Welcome to a New Era of YouTube Comments Management


final-infographic-hi-res-1This past November, YouTube implemented new tools for creators to manage user interaction on their videos. YouTube now provides a number of filters, settings and other moderation tools that can help enhance brand-viewer interaction. For a core feature historically troubled by anonymous trolling and spam, these are welcome changes that put content creators in control.

YouTube’s Comments section has certainly experienced an eventful history. Since the website’s launch in 2005, YouTube has worked to align its social capabilities with the platform’s larger ethos. At the time of YouTube’s acquisition by Google in 2006, video comments sections were making headlines for obscene, hateful and even just horribly misspelled content.
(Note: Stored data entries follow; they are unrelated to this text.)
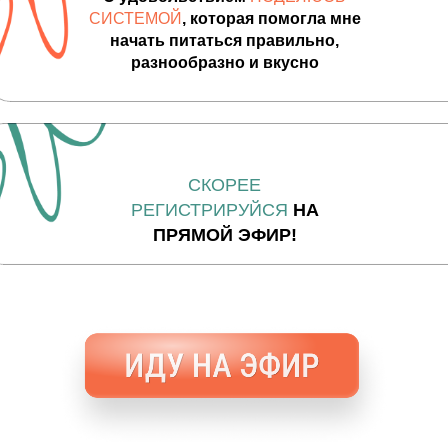
СИСТЕМОЙ
, которая помогла мне
начать питаться правильно,
разнообразно и вкусно
СКОРЕЕ
РЕГИСТРИРУЙСЯ
НА
ПРЯМОЙ ЭФИР!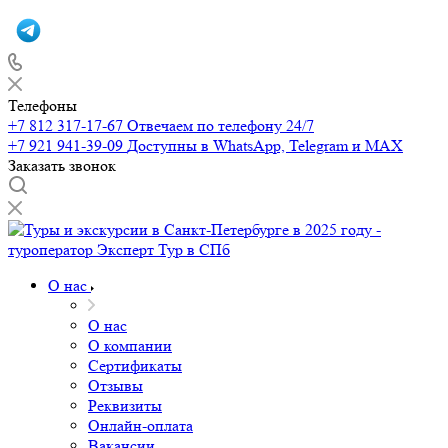
Телефоны
+7 812 317-17-67
Отвечаем по телефону 24/7
+7 921 941-39-09
Доступны в WhatsApp, Telegram и MAX
Заказать звонок
О нас
О нас
О компании
Сертификаты
Отзывы
Реквизиты
Онлайн-оплата
Вакансии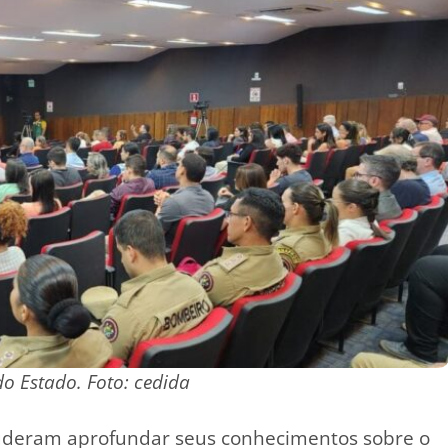
o Estado. Foto: cedida
puderam aprofundar seus conhecimentos sobre o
The video comments section was to some a beacon of free speech, to others a nucleus of hate speech.

In November 2013, Google integrated the YouTube comments section with their then-young social network Google+, which scrapped anonymous handles for full names associated with Google+ accounts and emails. It was an attempt by Google to both restore some order to the unruly comments section and provide cross-platform functionality for its growing social network. Some users criticized what was viewed as an affront to privacy on the website and a plug for a service not all YouTube users wanted to join. In July 2015, YouTube removed the requirement to sign up to a Google+ account to post comments.
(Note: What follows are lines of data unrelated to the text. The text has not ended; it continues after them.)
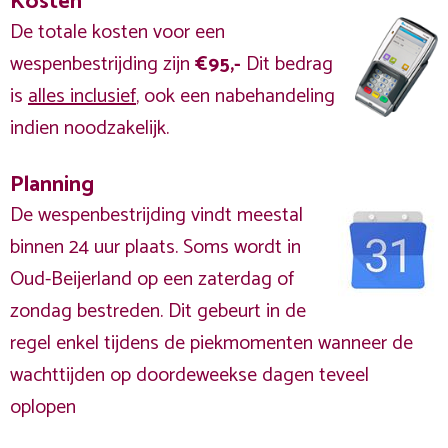
Kosten
De totale kosten voor een
wespenbestrijding zijn
€95,-
Dit bedrag
is
alles inclusief
, ook een nabehandeling
indien noodzakelijk.
Planning
De wespenbestrijding vindt meestal
binnen 24 uur plaats. Soms wordt in
Oud-Beijerland op een zaterdag of
zondag bestreden. Dit gebeurt in de
regel enkel tijdens de piekmomenten wanneer de
wachttijden op doordeweekse dagen teveel
oplopen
While the 2013 Google+ integration attempted to foster more positive interaction through user accountability, the recent changes instead place control in the hands of content creators themselves. In summer 2016, YouTube introduced a feature allowing creators to assign comment moderators to their channel. These discussion “watchdogs” have the ability to flag unwanted comments for removal. In November, YouTube added a slew of other tools that creators can use to interact with fans, drive discussions and manage commentary. We have listed these features below:

  • Color-coded creator usernames – A hue of color around the creator’s username distinguishes their comments from those of users on their video.
  • Creator hearts – Unlike the Like/Dislike buttons next to a comment, this reaction button is creator-specific.
  • Pinned comments – Pin a specific comment to the top of the comment section.
  • Content blacklist – Automatically flag comments for manual review that contain certain words or phrases.
  • Flag comments for review – An opt-in beta feature in which YouTube’s algorithm withholds comments perceived as negative or unconstructive, giving the creator a chance to manually review them prior to setting them as public.

These tools are essential additions to the YouTube social ecosphere. YouTube has adapted successful features of other social media platforms like Reddit (color-coded usernames), Twitter (pinned comments) and Tumblr (blacklisted words/phrases). The goal is a more cohesive, interactive experience, one that fosters a sense of community among a brand and its fans. And unlike the Google+ integration, these changes are presented as optional additions to the experience.

Content creators now have more ways to interact with their audience; these tools encourage creators to join the conversation. When building a brand on YouTube, building and maintaining an audience is key. Being able to pin special comments, such as updates and announcements, redirects focus. In addition, the ability to flag comments for review based on algorithmic scanning introduces an element of automatic quality control necessary to a social network of this size.

We encourage you — the content creator — to play around with these tools, send feedback to YouTube as necessary, and explore new ways to interact with your audience. After all, the purpose of YouTube is to see and be seen!